Each line with the word "middle" must appear in the answer, copied from the records.

========================================================================

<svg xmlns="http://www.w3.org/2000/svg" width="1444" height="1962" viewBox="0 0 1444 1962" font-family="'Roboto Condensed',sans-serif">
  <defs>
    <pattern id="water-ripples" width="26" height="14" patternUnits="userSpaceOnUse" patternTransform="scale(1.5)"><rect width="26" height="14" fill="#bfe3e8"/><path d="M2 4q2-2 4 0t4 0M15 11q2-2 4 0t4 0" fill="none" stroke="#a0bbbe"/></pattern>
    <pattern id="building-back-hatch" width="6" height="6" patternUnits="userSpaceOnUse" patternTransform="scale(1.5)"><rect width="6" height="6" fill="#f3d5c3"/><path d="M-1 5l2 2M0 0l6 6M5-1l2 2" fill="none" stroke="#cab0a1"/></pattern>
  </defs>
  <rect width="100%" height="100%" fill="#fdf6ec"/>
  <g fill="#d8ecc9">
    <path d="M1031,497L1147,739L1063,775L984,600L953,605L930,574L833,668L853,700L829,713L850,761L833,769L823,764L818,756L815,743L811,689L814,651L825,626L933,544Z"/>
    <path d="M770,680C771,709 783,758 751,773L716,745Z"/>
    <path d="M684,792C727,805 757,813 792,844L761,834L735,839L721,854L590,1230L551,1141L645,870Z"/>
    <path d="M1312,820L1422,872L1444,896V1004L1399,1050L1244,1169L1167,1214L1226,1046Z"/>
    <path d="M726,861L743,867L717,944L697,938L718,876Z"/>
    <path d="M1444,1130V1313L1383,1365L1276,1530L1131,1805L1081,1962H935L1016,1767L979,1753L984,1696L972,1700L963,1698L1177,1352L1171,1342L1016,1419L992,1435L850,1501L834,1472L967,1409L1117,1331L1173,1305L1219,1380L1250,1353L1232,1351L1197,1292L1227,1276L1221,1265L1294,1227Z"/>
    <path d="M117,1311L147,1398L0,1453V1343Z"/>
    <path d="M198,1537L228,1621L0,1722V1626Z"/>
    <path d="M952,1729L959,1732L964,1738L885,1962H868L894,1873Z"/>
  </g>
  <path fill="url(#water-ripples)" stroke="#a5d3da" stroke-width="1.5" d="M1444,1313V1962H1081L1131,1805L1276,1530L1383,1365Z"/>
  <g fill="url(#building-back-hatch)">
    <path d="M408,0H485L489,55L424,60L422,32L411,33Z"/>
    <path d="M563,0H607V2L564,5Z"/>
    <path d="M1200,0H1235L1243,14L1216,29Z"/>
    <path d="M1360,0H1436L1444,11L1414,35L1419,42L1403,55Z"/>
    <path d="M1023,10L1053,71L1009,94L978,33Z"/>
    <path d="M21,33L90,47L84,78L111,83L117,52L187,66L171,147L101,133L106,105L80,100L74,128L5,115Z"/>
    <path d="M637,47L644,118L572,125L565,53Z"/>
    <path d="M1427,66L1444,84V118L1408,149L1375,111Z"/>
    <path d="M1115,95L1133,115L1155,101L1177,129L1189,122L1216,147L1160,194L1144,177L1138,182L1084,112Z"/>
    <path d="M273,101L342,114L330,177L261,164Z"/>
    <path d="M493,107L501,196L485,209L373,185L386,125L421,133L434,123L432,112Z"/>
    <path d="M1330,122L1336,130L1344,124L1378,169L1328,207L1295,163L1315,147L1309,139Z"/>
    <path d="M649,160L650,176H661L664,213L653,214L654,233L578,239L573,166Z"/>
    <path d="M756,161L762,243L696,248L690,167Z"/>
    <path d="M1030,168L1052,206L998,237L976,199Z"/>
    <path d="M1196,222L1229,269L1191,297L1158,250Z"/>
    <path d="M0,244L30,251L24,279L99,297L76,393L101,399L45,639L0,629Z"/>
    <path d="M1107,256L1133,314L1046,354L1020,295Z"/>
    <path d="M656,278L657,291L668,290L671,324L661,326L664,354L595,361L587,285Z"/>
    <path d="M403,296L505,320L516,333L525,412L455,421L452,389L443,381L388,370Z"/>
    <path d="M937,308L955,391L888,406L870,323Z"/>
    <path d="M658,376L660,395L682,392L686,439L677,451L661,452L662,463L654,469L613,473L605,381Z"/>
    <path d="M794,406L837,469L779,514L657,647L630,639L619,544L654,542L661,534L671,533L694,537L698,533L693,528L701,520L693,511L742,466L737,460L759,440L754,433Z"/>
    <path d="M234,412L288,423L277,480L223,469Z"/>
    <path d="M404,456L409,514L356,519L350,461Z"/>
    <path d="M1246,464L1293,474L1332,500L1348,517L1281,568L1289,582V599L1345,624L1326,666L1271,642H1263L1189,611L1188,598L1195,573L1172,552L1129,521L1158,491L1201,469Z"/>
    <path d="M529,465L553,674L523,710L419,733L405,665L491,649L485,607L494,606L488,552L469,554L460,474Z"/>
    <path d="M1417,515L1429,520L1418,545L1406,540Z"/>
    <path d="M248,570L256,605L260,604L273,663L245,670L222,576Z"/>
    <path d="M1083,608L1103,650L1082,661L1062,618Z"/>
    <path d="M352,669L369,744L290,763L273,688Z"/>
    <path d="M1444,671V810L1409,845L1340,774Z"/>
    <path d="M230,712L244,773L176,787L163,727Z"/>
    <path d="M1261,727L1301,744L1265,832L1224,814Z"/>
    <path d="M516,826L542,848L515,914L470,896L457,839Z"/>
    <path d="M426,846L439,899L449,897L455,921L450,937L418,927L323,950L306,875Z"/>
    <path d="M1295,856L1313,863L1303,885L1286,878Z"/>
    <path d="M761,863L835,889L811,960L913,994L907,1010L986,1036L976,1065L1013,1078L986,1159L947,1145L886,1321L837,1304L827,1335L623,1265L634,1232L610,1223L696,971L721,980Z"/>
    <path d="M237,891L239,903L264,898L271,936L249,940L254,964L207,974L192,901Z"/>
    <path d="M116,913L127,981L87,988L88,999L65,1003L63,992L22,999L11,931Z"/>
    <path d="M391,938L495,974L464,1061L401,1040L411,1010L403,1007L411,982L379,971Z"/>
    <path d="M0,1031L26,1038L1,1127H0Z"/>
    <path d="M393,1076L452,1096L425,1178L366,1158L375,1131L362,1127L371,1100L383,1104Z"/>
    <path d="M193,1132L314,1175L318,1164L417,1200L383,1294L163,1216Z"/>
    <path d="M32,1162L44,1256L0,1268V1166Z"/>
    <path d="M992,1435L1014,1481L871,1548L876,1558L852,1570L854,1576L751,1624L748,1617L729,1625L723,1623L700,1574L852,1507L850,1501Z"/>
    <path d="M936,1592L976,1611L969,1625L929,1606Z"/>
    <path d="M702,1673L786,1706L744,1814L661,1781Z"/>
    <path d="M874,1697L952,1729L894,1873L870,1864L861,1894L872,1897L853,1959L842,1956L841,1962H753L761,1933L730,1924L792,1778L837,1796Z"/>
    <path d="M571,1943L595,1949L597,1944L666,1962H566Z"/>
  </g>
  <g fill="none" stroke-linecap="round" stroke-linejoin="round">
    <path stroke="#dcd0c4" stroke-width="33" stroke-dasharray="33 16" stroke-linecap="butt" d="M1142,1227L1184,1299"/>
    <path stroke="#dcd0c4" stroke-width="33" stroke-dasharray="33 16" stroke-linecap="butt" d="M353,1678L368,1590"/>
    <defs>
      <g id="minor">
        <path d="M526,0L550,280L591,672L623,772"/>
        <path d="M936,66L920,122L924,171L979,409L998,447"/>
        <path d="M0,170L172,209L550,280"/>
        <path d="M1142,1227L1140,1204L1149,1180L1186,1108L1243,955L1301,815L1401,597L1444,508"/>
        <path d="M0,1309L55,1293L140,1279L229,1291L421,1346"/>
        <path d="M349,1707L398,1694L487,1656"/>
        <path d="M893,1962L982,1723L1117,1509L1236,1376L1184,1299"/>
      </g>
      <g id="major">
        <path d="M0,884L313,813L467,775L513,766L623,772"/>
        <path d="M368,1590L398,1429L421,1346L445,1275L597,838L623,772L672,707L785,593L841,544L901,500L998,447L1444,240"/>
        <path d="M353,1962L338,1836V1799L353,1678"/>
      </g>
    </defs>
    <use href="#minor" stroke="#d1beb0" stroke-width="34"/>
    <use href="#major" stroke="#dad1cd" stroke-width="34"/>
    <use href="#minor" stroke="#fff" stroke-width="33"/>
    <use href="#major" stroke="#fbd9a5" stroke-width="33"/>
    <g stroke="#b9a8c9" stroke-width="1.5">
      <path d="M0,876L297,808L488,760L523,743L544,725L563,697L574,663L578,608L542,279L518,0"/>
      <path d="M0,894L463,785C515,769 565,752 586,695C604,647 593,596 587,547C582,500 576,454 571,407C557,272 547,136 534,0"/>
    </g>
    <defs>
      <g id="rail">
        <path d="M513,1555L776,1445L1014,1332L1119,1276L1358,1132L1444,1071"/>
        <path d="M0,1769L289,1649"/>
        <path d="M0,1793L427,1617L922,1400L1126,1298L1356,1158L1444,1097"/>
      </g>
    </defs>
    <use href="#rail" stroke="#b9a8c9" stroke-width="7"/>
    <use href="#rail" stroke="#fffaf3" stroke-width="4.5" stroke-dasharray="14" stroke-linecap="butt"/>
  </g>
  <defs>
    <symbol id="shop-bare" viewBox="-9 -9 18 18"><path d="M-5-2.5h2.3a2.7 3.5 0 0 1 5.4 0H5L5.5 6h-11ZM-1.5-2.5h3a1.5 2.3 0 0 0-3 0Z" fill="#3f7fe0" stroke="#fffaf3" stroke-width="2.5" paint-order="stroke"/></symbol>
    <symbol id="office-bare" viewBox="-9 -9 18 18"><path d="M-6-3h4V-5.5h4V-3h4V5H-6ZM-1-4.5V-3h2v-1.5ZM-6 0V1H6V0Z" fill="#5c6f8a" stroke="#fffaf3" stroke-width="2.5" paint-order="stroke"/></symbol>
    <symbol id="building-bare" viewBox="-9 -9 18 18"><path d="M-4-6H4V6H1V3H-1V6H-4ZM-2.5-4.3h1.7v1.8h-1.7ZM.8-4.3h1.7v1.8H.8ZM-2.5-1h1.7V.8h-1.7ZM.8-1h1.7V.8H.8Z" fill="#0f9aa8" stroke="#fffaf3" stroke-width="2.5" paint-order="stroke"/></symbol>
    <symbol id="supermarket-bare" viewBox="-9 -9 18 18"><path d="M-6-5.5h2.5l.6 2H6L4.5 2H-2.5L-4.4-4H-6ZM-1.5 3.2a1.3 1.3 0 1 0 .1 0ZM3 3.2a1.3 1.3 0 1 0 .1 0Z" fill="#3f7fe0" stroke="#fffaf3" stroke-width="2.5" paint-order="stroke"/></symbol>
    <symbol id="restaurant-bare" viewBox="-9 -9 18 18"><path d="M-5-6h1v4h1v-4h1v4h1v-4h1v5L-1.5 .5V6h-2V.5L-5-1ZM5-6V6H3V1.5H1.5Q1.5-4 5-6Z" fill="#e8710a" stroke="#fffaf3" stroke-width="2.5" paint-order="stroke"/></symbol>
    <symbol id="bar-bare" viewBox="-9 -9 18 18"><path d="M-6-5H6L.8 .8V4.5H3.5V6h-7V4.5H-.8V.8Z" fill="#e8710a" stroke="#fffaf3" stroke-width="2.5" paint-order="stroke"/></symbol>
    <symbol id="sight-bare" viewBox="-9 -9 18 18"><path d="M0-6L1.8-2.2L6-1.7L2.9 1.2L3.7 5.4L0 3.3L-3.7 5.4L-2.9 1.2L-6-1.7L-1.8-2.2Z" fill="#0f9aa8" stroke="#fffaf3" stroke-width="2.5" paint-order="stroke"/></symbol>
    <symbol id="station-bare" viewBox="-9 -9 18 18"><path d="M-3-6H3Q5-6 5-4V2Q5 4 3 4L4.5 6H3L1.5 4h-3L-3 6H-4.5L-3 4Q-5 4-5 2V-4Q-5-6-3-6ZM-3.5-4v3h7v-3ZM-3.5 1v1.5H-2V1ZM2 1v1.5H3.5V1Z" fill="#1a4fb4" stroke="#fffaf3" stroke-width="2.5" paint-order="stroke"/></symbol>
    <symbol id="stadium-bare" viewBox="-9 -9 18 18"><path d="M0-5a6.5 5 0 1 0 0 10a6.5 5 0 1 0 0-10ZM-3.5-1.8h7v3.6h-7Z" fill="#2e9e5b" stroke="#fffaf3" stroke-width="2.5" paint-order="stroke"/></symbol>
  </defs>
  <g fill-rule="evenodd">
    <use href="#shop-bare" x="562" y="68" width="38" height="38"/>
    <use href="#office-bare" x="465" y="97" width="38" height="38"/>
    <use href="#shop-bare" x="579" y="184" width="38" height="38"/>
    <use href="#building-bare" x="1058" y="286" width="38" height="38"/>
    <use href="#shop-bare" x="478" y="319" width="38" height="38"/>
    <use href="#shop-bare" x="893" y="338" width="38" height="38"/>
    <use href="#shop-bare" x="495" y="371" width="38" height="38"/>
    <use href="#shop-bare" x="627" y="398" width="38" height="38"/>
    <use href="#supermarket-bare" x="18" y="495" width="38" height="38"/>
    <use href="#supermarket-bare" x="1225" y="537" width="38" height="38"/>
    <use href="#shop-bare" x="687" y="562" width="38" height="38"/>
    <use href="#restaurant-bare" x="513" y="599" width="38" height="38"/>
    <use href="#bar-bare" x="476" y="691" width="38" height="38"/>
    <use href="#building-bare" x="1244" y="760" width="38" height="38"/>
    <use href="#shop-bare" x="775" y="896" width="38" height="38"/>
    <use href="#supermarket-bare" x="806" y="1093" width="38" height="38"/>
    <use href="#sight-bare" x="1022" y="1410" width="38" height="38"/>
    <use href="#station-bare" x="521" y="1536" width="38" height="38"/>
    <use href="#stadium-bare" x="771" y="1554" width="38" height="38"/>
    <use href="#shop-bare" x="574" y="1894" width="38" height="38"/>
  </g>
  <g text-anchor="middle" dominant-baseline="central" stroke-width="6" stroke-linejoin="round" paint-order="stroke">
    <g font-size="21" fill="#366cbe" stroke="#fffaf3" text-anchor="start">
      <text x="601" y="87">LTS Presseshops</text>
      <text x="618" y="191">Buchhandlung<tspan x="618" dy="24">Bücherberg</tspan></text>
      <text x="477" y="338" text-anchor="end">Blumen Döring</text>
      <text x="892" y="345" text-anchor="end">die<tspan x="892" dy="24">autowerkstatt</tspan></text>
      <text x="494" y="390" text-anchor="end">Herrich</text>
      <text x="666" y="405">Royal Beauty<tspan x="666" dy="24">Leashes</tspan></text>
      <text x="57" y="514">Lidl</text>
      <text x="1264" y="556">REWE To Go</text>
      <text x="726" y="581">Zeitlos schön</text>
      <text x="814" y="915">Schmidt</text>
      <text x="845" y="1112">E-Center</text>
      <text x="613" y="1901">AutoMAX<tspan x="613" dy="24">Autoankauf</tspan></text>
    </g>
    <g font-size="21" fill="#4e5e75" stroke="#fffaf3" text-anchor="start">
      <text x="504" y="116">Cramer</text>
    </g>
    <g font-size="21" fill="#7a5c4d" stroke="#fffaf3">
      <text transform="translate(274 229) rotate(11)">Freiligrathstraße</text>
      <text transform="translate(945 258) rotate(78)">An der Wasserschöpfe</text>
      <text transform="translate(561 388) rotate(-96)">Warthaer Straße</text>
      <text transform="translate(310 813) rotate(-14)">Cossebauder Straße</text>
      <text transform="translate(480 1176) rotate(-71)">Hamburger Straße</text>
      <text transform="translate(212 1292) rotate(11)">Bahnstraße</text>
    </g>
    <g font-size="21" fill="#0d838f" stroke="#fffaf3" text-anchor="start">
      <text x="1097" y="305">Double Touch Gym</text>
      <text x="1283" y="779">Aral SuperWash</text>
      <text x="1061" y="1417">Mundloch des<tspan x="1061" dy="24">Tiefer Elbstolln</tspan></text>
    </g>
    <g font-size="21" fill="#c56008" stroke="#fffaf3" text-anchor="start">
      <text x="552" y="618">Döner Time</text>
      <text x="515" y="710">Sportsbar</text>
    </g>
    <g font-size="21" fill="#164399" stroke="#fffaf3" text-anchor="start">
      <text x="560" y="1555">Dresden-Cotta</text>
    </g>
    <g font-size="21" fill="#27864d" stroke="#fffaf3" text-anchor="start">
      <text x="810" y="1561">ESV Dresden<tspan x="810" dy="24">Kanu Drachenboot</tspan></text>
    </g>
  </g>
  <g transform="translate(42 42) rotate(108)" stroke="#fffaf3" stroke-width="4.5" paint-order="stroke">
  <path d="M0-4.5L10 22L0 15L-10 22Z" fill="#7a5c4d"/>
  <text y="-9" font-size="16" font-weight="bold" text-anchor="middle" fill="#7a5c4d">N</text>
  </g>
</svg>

========================================================================

## Result of this exercise:
  <g text-anchor="middle" dominant-baseline="central" stroke-width="6" stroke-linejoin="round" paint-order="stroke">
  <text y="-9" font-size="16" font-weight="bold" text-anchor="middle" fill="#7a5c4d">N</text>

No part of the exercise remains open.